Wilson was called to active duty from the DLA Joint Reserve Force in May 2018. He first worked as a current operations branch chief for the Agency Synchronization and Operations Center before being assigned to the COVID-19 Task Force. He later transitioned to a civilian role with the agency as a joint logistics planner in the ASOC.

The Navy League gives the Admiral Ben Moreell Award for Logistics Competence annually to one enlisted member and one officer in the Navy or Marine Corps who helps advance logistics readiness and competence.

Lee Dvonch, who led the DLA COVID-19 Task Force from March 2020 to June 2021, nominated Wilson for his work in developing the Defense Department’s COVID-19 Vaccine Common Operating Picture.

Dvonch said he’s thrilled that Wilson’s leadership and innovation are being recognized.

“DLA started tracking COVID-19 vaccine shipments with the same clunky, manual spreadsheets and PowerPoints that are essentially unchanged from 20 years ago, and that resulted in a lot of challenges with data timeliness and visibility across DOD,” Dvonch said.

Wilson led the development of a real-time, automated information platform that stored data in one location so shipments could be tracked, allowing military and federal planners and customers to see relevant information, Dvonch said.

“Information was always a big challenge,” Wilson said. “DLA collects a lot of information in a lot of different logistics systems. But pulling that all together into one common-sight picture was really challenging, especially when what information senior leaders needed in that sight picture changed as the mission and the requirements changed.”
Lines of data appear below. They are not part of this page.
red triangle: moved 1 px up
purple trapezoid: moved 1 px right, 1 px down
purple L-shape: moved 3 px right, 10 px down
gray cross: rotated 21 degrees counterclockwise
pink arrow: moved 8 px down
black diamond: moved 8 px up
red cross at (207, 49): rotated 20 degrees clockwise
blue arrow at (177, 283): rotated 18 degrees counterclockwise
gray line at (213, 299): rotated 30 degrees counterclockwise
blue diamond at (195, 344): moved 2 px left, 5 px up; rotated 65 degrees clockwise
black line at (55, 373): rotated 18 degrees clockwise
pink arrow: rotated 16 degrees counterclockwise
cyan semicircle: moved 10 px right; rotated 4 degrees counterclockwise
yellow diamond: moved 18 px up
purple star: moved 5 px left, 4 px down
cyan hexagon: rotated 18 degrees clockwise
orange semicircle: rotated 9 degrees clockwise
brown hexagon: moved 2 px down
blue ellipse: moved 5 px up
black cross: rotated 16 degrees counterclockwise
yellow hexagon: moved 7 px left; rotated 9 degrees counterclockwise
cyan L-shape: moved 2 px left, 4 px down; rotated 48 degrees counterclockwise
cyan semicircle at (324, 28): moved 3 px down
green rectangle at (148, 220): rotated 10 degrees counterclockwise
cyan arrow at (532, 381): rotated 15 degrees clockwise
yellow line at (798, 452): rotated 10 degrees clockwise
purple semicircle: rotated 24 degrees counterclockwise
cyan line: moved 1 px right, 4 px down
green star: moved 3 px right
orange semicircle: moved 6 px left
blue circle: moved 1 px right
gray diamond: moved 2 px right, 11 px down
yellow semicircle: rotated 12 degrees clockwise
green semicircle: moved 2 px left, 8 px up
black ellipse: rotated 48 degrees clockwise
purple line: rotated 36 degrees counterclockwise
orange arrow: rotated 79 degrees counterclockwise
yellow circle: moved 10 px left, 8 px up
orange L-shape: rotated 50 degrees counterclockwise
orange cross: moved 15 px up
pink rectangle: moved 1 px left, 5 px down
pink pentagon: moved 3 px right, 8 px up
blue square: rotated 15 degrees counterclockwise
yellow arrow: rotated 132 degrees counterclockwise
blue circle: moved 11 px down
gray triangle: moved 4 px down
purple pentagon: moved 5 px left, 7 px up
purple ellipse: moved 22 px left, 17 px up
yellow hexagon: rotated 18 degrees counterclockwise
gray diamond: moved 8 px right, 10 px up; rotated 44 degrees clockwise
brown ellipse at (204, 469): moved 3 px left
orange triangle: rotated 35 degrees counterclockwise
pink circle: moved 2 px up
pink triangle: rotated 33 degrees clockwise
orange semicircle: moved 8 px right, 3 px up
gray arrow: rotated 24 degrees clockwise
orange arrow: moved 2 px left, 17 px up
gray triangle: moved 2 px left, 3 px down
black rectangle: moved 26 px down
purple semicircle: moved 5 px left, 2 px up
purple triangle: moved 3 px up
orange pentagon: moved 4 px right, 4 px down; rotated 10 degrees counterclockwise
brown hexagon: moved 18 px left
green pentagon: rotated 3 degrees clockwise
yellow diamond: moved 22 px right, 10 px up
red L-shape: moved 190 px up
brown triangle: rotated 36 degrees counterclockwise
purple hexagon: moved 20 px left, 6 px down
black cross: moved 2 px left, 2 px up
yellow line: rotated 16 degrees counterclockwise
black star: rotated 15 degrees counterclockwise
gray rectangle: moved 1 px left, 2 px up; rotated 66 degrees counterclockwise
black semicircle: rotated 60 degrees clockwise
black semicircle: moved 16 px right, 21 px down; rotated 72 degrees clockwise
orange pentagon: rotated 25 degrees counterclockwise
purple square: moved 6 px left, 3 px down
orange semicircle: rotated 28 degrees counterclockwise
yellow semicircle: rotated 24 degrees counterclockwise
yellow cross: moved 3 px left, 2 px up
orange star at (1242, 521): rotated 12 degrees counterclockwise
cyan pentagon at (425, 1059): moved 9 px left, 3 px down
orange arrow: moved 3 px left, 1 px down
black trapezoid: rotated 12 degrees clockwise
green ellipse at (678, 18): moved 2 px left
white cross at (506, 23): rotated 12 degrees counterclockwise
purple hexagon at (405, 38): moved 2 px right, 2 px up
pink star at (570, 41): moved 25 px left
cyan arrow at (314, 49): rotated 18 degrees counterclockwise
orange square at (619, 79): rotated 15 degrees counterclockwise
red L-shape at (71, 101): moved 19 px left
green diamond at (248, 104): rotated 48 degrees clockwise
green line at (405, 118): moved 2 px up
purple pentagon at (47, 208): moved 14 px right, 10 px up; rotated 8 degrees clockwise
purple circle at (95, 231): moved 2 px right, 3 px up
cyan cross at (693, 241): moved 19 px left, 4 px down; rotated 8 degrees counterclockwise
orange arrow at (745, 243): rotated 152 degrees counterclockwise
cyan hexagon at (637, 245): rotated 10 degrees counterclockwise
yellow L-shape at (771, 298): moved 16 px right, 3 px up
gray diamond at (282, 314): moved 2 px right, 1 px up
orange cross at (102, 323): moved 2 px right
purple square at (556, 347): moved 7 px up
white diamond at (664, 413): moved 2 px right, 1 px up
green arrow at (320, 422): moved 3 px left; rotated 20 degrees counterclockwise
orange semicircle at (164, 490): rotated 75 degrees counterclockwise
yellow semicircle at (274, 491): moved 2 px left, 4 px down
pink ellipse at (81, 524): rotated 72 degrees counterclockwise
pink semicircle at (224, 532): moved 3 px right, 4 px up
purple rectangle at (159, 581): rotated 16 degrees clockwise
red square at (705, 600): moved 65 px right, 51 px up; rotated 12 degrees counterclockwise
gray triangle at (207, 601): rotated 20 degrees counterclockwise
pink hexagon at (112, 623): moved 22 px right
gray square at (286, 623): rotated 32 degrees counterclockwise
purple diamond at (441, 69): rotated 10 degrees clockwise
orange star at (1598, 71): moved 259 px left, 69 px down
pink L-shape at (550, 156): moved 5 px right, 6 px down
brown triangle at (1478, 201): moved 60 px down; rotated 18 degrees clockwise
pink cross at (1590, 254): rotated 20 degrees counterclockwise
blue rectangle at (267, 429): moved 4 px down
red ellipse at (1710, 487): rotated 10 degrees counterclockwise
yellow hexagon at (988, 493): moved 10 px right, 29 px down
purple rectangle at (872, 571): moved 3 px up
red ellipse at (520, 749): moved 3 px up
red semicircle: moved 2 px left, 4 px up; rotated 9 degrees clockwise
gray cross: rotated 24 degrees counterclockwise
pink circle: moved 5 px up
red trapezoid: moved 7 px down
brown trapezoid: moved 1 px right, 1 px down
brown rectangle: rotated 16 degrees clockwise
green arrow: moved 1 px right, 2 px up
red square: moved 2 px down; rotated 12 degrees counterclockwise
Wilson said the 80 members of the task force and the 40 additional representatives throughout the agency are all responsible for its success, particularly because of their flexibility. 

“The whole team was really good at shifting on the fly as things changed,” Wilson said. “The flexibility of everybody who was assigned and the willingness of folks to work outside of their normal comfort zones helped. It was great to work so closely with such a great group of people on a mission that mattered so much.”

He said this work will go down as a personal career highlight.

“There's probably been times in my career where I’ve thought, ‘Why are we doing this? What's the mission impact here?’” he said. “But we could really see, as members of the task force, the impact every day because we were helping to support vaccines get delivered to DOD personnel who were spread throughout the globe. We could see the personal protective equipment was getting into the hands of the people who needed it. So it really was rewarding from that perspective, from a mission impact perspective.”